A internet é um universo onde você pode escolher o que lê, o que ouve, o que vê. Num tempo onde ouvimos todos os dias que precisamos respeitar o meio ambiente, preservar a natureza, poupar recursos naturais, nada mais adequado do que isso. Está na hora de deixarmos de lado o status e nos preocuparmos com o que realmente importa. O hoje, o agora e o benefício futuro da humanidade e da Unidade.

Quanto ao fim definitivo do jornal, da revista, do CD, do livro, nisso eu não acredito. Eu mesmo gosto de ter o CD de meu artista preferido. E parece um paradoxo, com este artigo, mas de vez em quando ainda compro uma ou outra revista, desde que me seja muito especial; raramente, um jornal. Quanto aos livros, gosto de ler o impresso em papel. Adoro o volume do livro, o folhear das páginas e até mesmo o cheiro (cada louco com a sua mania).

Eu não sou contra a produção industrial e a utilização dos recursos, desde que feita com bom senso e cuidado com o mundo. Também não fico feliz quando empresas como o Grupo Los Angeles Times declaram falência. São nossos irmãos no mundo. Mas o fato é o seguinte: o mundo evolui. Tudo evolui. Quem não se adapta são aqueles que param no tempo e não enxergam as idéias novas porque se acomodam e também porque, antes de pensar no bem comum, pensam apenas no próprio umbigo.*

Mas como não sofrer as consequências ante a globalização digital? Quando tudo o que era necessário comprar está disponível gratuitamente na internet? Ora. O exemplo está exatamente aqui, aos olhos de você, que lê este artigo. O site STUM é um site 100% gratuito, mas que conseguiu, com muito esforço, diga-se de passagem, a sua subsistência. A partir daí, os grandes grupos que tirem suas idéias (como o Clube STUM, onde o usuário participa do site ativamente).
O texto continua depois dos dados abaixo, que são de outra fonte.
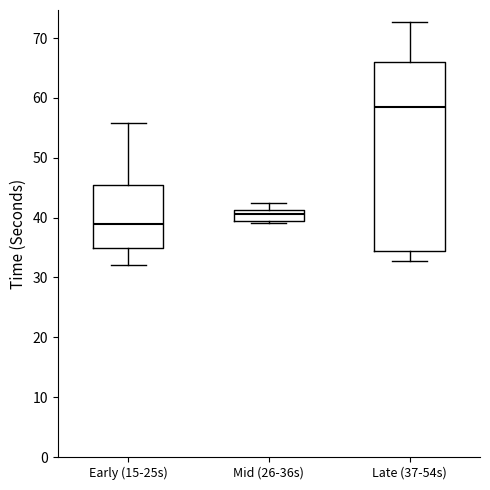

Where does the lower whisker of the box for Early (15-25s) end on the y-axis? The values are not printed on the chart, so give them approximately, as read against the axis.

32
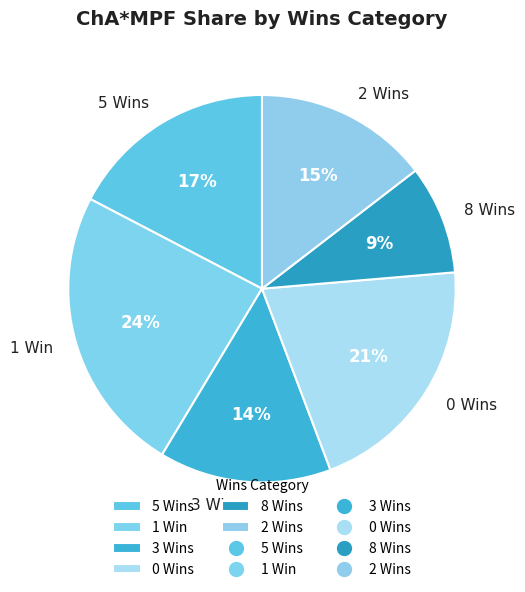

Which has a higher value, 1 Win or 2 Wins?

1 Win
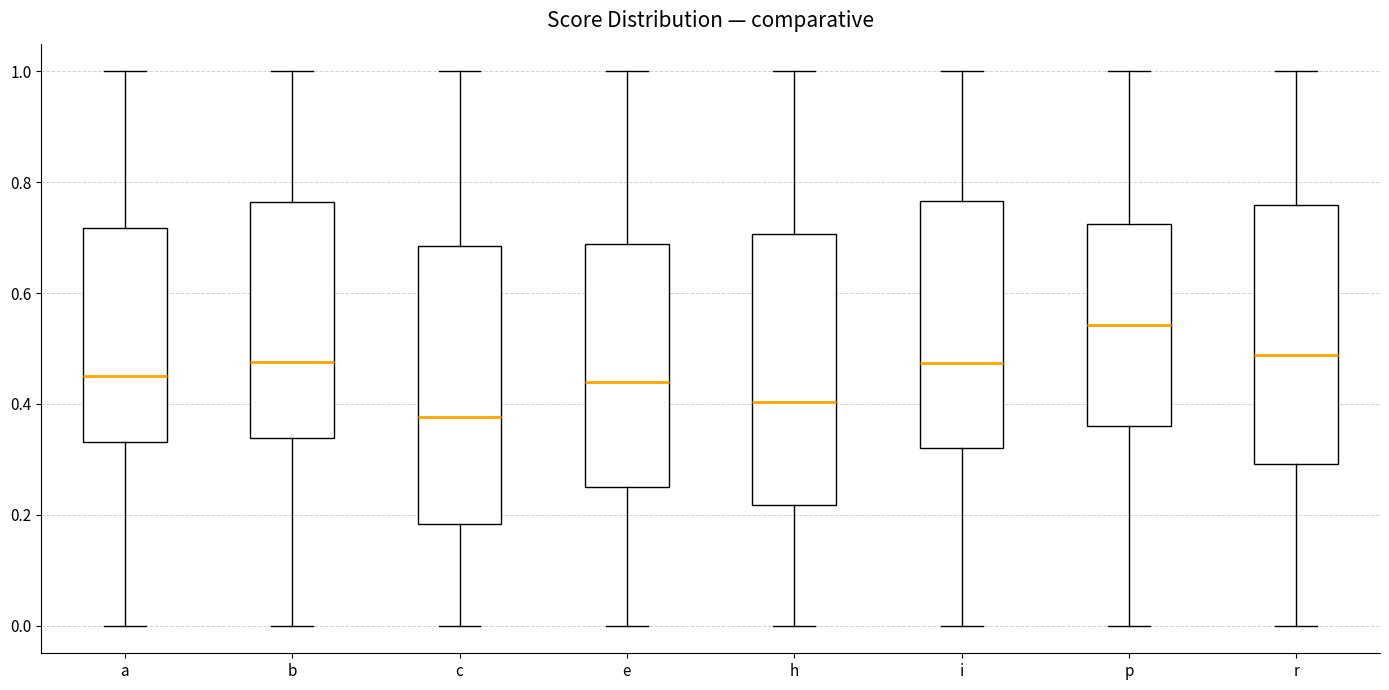

Which box's median line is the highest?

p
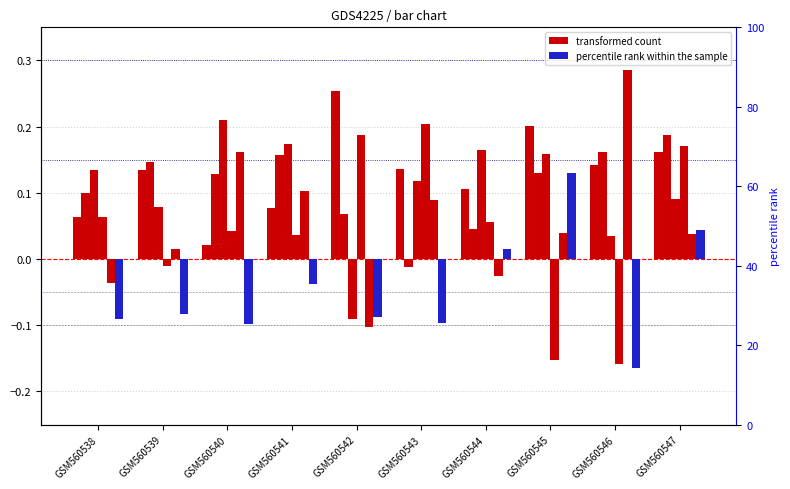

Which has a higher value, GSM560545 or GSM560546?

GSM560545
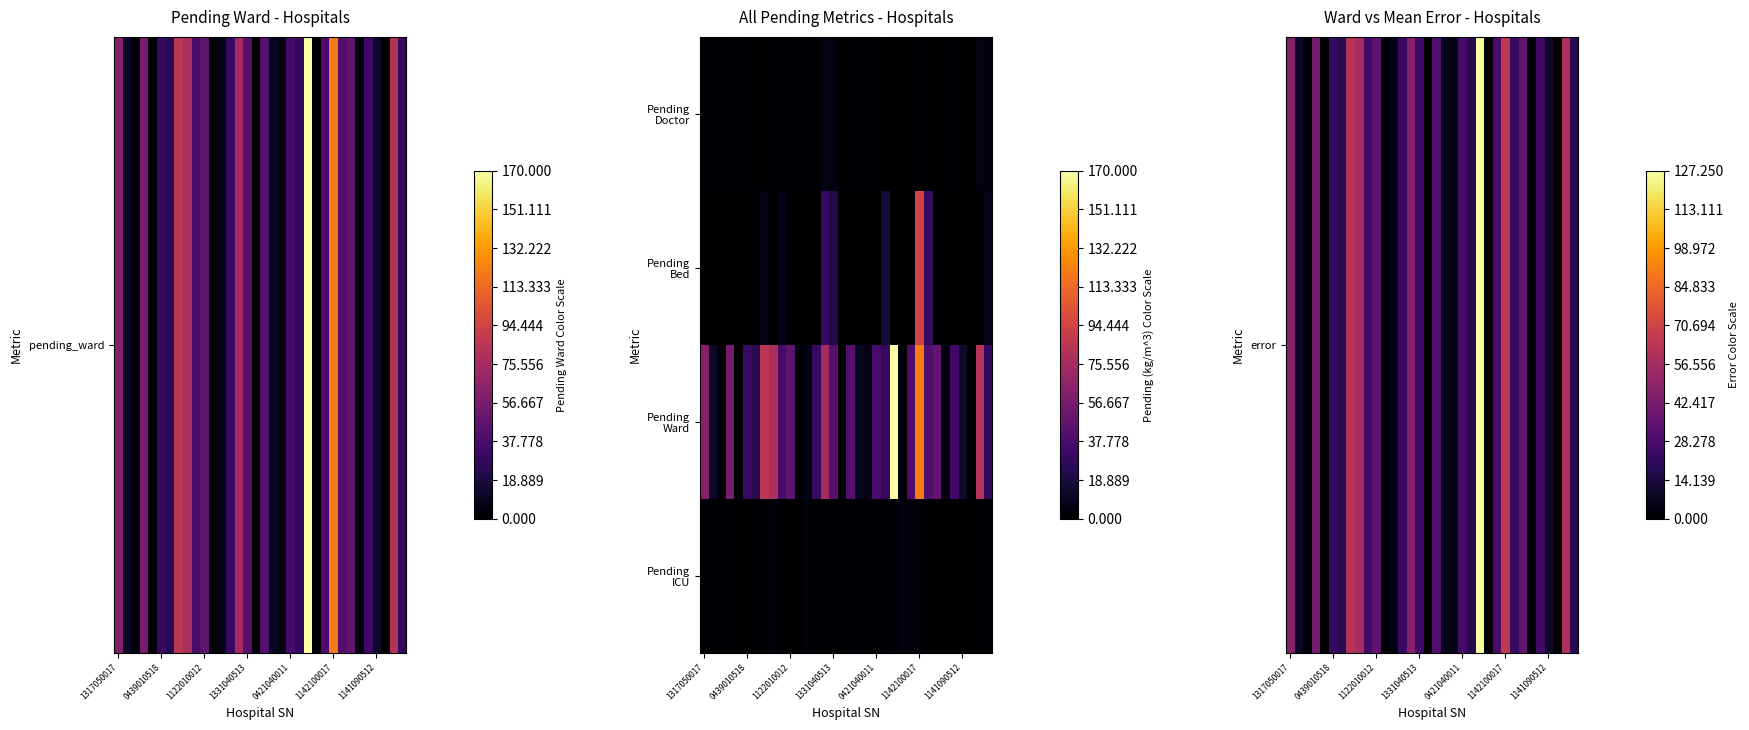

At which category does the chart reach its minimum across all series?

16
Pois o tempo não pára e muito do que existe se perderá, ou virará lenda.*

Retomando o assunto e para encerrar este artigo, com a internet iremos reduzir incrivelmente a produção de todo esse lixo industrial e deixar o mundo respirar, a partir do momento em que escolhermos melhor o que consumimos e adquirirmos fisicamente somente aquilo que nos é extremamente necessário, caro e especial. O que você faz pode parecer pouco e pequeno, mas nunca será inútil. Um dia chegaremos lá.

Lis-Andros
 

* Hoje, 16/08/2009 (um ano e quatro meses após escrever este artigo) me peguei pensando sobre o assunto, e achei que havia sido muito duro ao escrevê-lo. Quis, inserindo estes parágrafos, deixar bem claro que não tenho nenhum preconceito e absolutamente nada contra os grandes meios de comunicação e produção de qualquer tipo de mídia. E tentar ainda, apresentar uma solução (das muitas existentes) para o problema.